Questions on the material
**A)** Write out the HyperFM passage word for word, beginning at the words "Limitations & Future" and stopping after the words "to compute limits.".
**B)** List every limitation that the HyperFM passage gives under its "Limitations & Future Work" heading.
**C)** Continue the HyperFM passage from its last sentence onward.

Supplied passage
=== Section Start ===
Hypoformer Adaptation: Bringing tensor train decomposition to vision provides an alternative path for efficient pre-training backbones beyond pruning or LoRA.
Dataset Impact: Architecture is secondary to data; "having seen the clouds" is why performance jumped. HyperFM250K fills a critical gap in atmospheric hyperspectral research.

Limitations & Future Work¶

Hyperparameters for compression (alpha/rank) are fixed; systematic ablation is needed.
Downstream fine-tuning used only 2,000 images due to compute limits.
Ground truth comes from Level-2 products, which may contain inherent biases; future work aims to use active sensor data for cross-validation.
Reconstructions show artifacts at patch boundaries, requiring overlapping sampling.

vs. HyperSigma: HyperSigma uses separate spatial/spectral modules and pre-trains on cloud-free GF/EO-1 data. HyperFM uses 1/3 the parameters to significantly outperform it on cloud tasks.
=== Section End ===
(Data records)
=== Section Start ===
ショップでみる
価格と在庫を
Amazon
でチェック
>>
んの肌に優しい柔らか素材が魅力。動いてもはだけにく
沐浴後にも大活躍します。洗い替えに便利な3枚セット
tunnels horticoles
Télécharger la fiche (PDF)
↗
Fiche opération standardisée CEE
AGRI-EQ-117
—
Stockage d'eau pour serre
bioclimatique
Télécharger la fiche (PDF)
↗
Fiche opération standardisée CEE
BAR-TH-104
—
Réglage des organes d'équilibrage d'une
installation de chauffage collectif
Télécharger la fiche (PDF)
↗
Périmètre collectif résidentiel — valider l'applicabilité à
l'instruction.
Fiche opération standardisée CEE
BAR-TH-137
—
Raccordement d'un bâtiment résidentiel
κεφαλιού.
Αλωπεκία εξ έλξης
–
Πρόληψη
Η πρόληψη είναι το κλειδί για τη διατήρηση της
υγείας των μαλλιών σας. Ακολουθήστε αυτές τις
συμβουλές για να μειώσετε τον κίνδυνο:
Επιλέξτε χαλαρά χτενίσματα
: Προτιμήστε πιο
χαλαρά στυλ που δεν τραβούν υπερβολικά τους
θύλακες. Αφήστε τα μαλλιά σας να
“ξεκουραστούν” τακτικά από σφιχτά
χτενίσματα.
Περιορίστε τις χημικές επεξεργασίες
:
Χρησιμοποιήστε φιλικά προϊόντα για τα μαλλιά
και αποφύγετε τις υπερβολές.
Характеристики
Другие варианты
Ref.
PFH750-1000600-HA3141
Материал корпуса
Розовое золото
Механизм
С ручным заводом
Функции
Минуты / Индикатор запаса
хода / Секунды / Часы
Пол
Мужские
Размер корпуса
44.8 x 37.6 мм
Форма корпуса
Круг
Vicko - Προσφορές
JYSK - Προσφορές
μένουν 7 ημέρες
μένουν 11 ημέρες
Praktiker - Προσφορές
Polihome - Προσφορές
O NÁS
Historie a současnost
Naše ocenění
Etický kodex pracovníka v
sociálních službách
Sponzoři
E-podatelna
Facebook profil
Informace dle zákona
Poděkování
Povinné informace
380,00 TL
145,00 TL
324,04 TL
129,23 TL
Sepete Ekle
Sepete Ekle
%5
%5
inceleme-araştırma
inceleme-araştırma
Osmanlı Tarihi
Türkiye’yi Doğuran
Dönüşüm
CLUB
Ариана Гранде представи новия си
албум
=== Section End ===
Solved tasks
**A)**
Limitations & Future Work¶

Hyperparameters for compression (alpha/rank) are fixed; systematic ablation is needed.
Downstream fine-tuning used only 2,000 images due to compute limits.

**B)**
- Hyperparameters for compression (alpha/rank) are fixed; systematic ablation is needed.
- Downstream fine-tuning used only 2,000 images due to compute limits.
- Ground truth comes from Level-2 products, which may contain inherent biases; future work aims to use active sensor data for cross-validation.
- Reconstructions show artifacts at patch boundaries, requiring overlapping sampling.

**C)**
vs. UNet/CAM: These task-specific models use only 2–8 bands. HyperFM uses all 291 bands, demonstrating the advantage of foundation models.
Insight: When input channels exceed token capacity, "grouping to preserve detail, gating to select info" is more robust than single-layer compression.

Rating¶

Novelty: ⭐⭐⭐⭐ (Spectral grouping + Hypoformer adaptation + novel dataset)
Experimental Thoroughness: ⭐⭐⭐ (Comprehensive baselines, but needs architecture-specific ablation)
Writing Quality: ⭐⭐⭐⭐ (Clear motivation and detailed math/complexity analysis)
Value: ⭐⭐⭐⭐ (Open-sourced code and dataset provide immediate utility for remote sensing)